═════ Data in this exercise
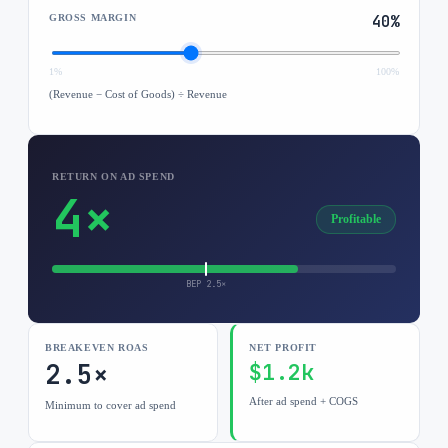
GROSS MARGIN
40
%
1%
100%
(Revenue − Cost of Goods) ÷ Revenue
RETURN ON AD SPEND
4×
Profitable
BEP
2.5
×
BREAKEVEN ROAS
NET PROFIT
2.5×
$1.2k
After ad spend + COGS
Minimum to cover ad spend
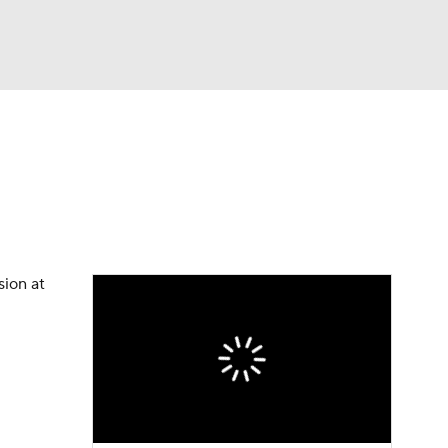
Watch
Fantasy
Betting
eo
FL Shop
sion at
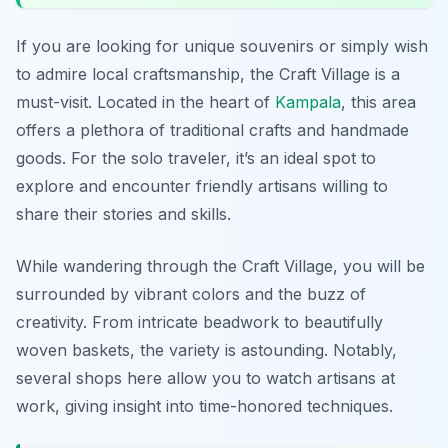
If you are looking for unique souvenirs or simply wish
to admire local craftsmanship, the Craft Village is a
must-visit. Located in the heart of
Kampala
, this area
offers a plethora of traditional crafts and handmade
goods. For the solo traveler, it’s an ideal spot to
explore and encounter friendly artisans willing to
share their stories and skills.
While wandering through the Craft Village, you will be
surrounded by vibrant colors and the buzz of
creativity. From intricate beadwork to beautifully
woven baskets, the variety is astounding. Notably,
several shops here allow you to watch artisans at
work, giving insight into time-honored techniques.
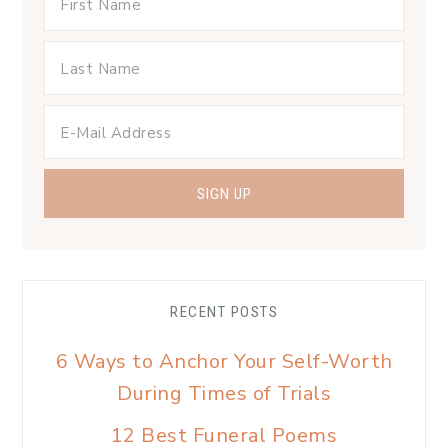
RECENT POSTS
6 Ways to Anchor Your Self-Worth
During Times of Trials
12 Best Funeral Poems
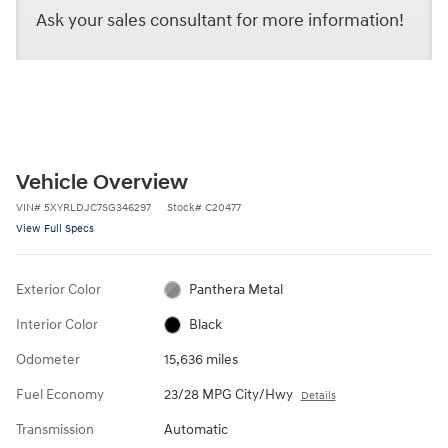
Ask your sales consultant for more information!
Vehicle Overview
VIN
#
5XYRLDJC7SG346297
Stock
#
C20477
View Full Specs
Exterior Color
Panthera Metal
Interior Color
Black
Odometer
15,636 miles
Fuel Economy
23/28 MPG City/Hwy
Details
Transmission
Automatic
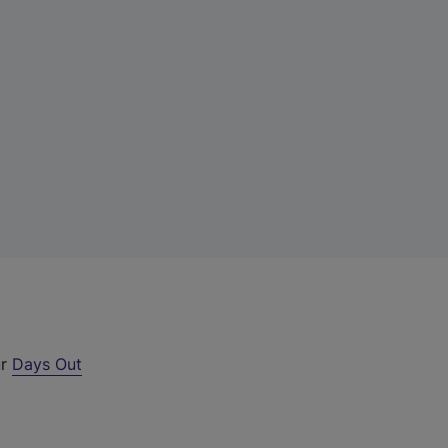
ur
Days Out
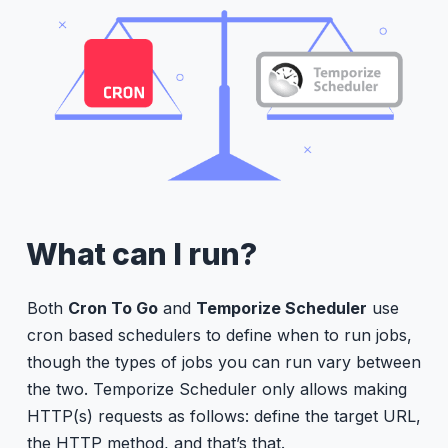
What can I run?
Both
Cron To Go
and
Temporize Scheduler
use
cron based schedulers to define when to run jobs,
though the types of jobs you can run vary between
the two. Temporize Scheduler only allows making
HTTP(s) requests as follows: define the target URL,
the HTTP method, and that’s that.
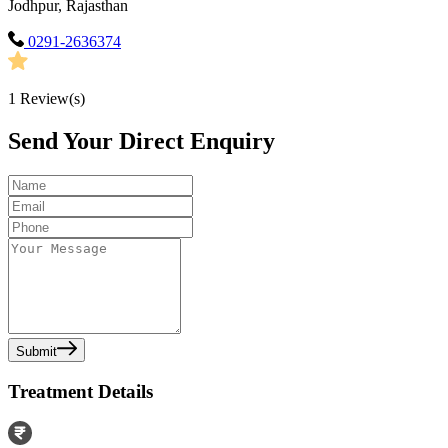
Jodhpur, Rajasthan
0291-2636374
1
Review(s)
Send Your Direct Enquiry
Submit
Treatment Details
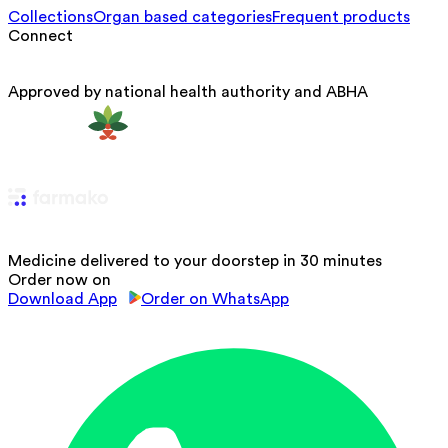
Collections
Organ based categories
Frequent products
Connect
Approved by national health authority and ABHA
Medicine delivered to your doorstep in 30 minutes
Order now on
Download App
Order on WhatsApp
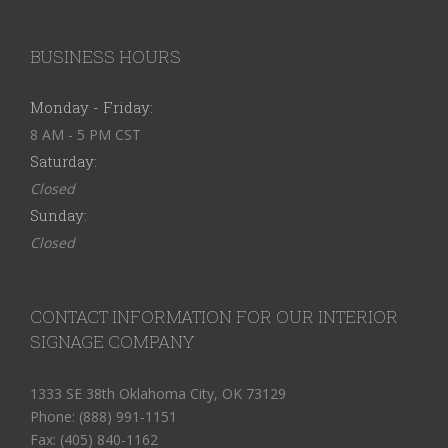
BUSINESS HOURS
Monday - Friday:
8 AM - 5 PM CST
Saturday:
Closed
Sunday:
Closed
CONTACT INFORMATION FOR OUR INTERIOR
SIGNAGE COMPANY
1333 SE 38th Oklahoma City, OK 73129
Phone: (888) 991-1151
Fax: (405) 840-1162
══════════
The expected answer is a copy of each line above containing "HTTP".

HTTP(s) requests as follows: define the target URL,
the HTTP method, and that’s that.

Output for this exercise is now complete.